WHAT YOU ARE ASKED TO DO:
Please reproduce, exactly and with nothing added, the line containing "hfov_deg: 58.4" and every line after it to the end of the records.

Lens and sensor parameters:
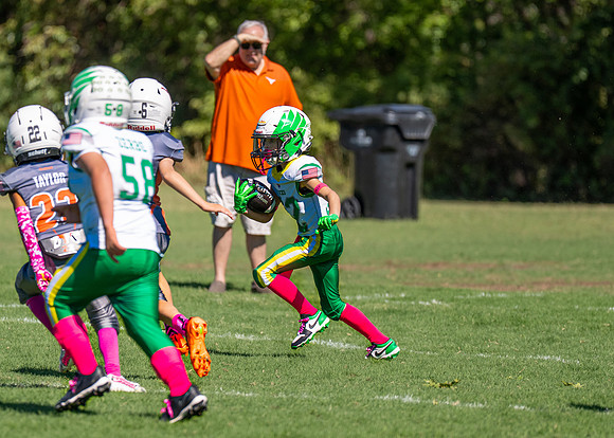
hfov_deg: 4.8
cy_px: 234
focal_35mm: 420
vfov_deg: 3.4
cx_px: 279
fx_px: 7318
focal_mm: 200
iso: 160
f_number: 2.8
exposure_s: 1/3200
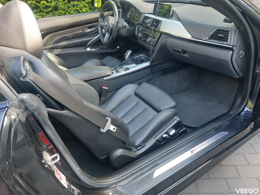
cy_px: 98
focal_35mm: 25
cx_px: 130
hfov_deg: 69.4
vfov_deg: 54.9
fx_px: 188
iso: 80
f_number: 1.8
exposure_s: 1/50
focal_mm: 5.23
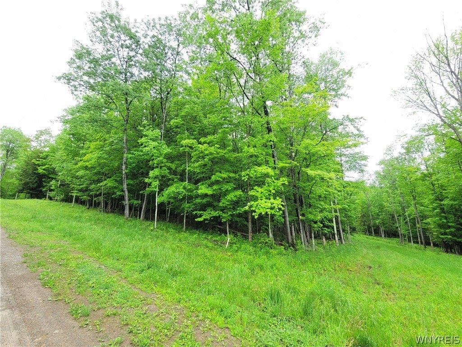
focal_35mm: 13
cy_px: 174
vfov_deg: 89.9
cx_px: 231
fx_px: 174
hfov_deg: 106.2
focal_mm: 2.2
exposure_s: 1/191
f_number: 2.2
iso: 50
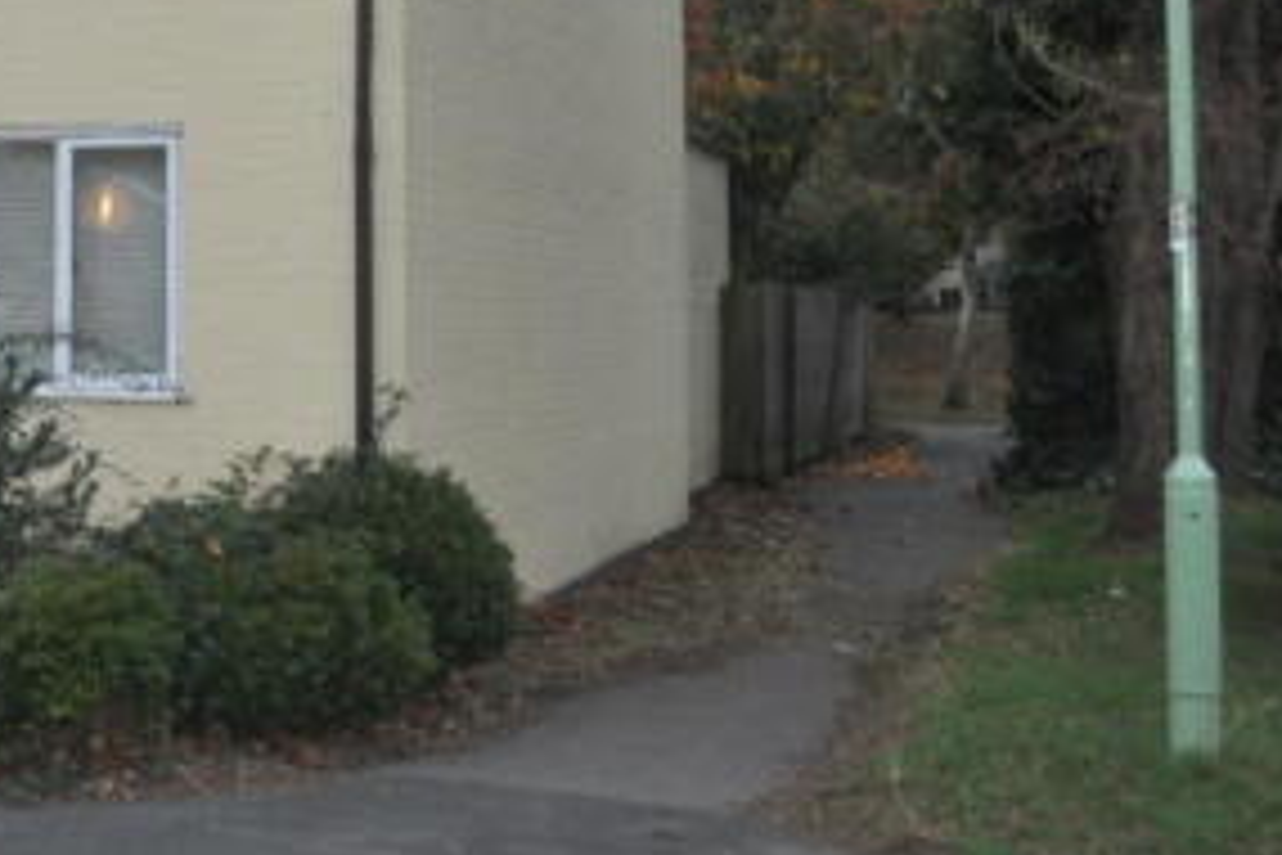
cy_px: -18
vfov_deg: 19.1
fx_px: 2457
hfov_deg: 28.1
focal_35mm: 69
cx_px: 112
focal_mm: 20
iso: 800
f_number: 3.8
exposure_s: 1/100
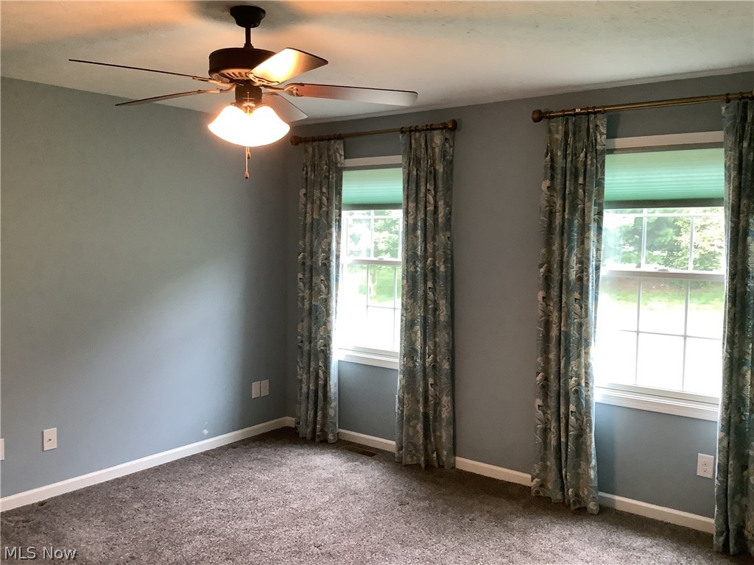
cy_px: 282
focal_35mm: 31
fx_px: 675
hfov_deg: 58.4
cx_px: 377
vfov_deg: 45.4
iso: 250
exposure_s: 1/60
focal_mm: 3.3
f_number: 2.4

RESPONSE AREA:
hfov_deg: 58.4
cx_px: 377
vfov_deg: 45.4
iso: 250
exposure_s: 1/60
focal_mm: 3.3
f_number: 2.4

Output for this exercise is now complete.